▶ _Alıntı_:
Sadece bunları yerleştirmekle değil, aynı zamanda savcıların hazırladığı iddianame, fezlekelere baktığımız zaman, bize isnat edilen suçlara baktığımız zaman bütün bunların aslında 12 senelik iktidar ortaklığında öğrenilmiş yöntemler olduğunu görüyoruz. Yani paralel yapının yöntemlerini uygulayan bir iktidarla karşı karşıyayız. Paralel yapının yöntemlerini uygulayan bir İçişleri Bakanlığı ile karşı karşıyız. O İçişleri Bakanlığı'nın işbirliği yaptığı savcılarla hazırlanmış olan iddianamelerle karşı karşıyayız.

Evet, dinliyorsunuz, izliyorsunuz. Bunu devletin güvenliği için yaptığınızı söylüyorsunuz ama hayır devletin güvenliği için yapmıyorsunuz. Bunu yapmanızın nedeni sizin iktidarınızın güvenliği ve bekası için bütün bunları yapıyorsunuz. Bütün telefon dinlemelerini bunu için yapıyorsunuz. Oda içi dinlemelerini, mekan dinlemelerini bunun için yapıyorsunuz. Siyasi parti faaliyetlerimizi dinleme yoluyla anlamaya çalışıyorsunuz.  Halbuki biz açık siyaset yapıyoruz. Her yerde demokratik siyaseti sürdürüyoruz. Çok merak ediyorsanız bırakın özgürce konuşalım, siyasi faaliyetlerimizi sürdürelim. O zaman ne düşündüğümüzü, ne konuştuğumuzu daha rahat anlarsınız. 

Bu yaşananlar, şu suç aletleri bir kez daha neyi gösteriyor biliyor musunuz? Türkiye’de hukuk kalmamıştır, hukukun üstünlüğü kalmamıştır. Türkiye’de siyaset yapma özgürlüğü ve güvenliği kalmamıştır. Bu suç aletlerinizi il binalarımıza yerleştirenler Anayasal suç işlemektedir.

"İçişleri Bakanı'na soruyoruz: Bu dinleme cihazlarını hangi mahkeme kararıyla yerleştirdiniz"

İçişleri Bakanı demiş ki, “Mahkeme kararı olmadan hiçbir dinleme yapılamaz.” Soruyoruz, hangi mahkeme kararıyla bunları yerleştirdiniz? Açıklayın, açıklayamazsınız. Çünkü bütün işiniz iktidarınızı sürdürmek için her türlü hukuksuzluğu ve usulsüzlüğü yapmaktır.

▶ _Verilen Bilgiler_:
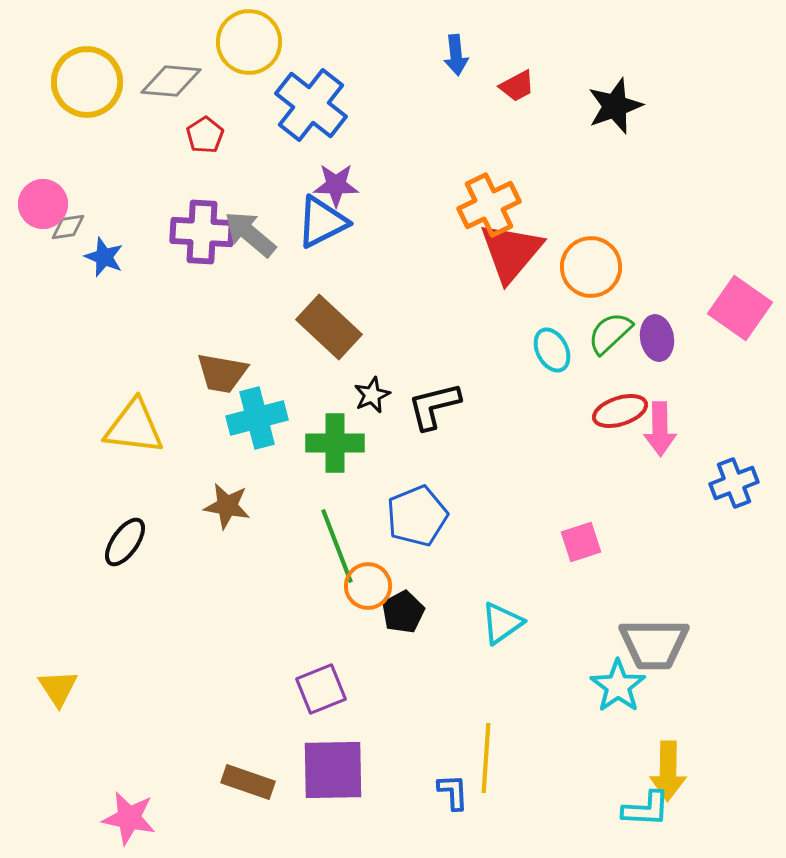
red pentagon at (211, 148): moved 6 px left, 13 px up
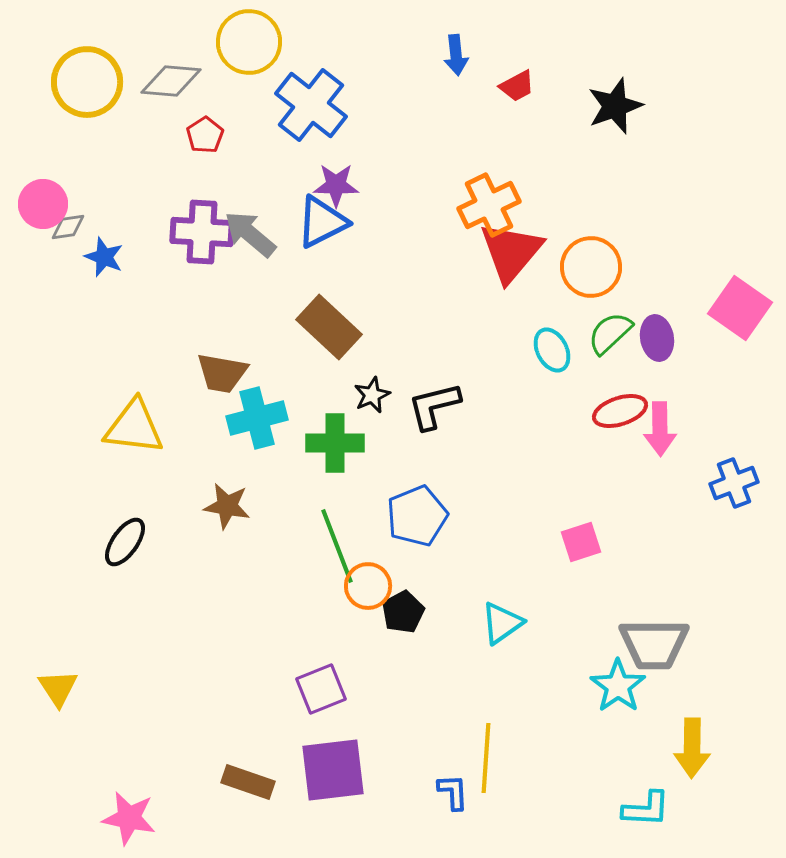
purple square at (333, 770): rotated 6 degrees counterclockwise
yellow arrow at (668, 771): moved 24 px right, 23 px up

▶ _Soru 1_:
Alıntıya göre aşağıdaki soruları yanıtlayın:
(a) Konuşmacı, kendilerine isnat edilen suçlardaki yöntemlerin kaç senelik iktidar ortaklığında öğrenildiğini söylüyor?
(b) İçişleri Bakanı'nın hangi sözü aktarılıyor?
(c) Suç aletlerini il binalarına yerleştirenler hangi tür suçu işlemekle suçlanıyor?
▶ _Soru 2_:
Alıntının "Bu yaşananlar, şu" sözleriyle başlayıp "Anayasal suç işlemektedir." sözleriyle biten bölümünü aynen yeniden yazın.
Veriler, alıntıdan bağımsız ayrı bir malzemedir.

▶ _Yazılı Yanıt 1_:
(a) 12 senelik iktidar ortaklığında.
(b) "Mahkeme kararı olmadan hiçbir dinleme yapılamaz."
(c) Anayasal suç.

▶ _Yazılı Yanıt 2_:
Bu yaşananlar, şu suç aletleri bir kez daha neyi gösteriyor biliyor musunuz? Türkiye’de hukuk kalmamıştır, hukukun üstünlüğü kalmamıştır. Türkiye’de siyaset yapma özgürlüğü ve güvenliği kalmamıştır. Bu suç aletlerinizi il binalarımıza yerleştirenler Anayasal suç işlemektedir.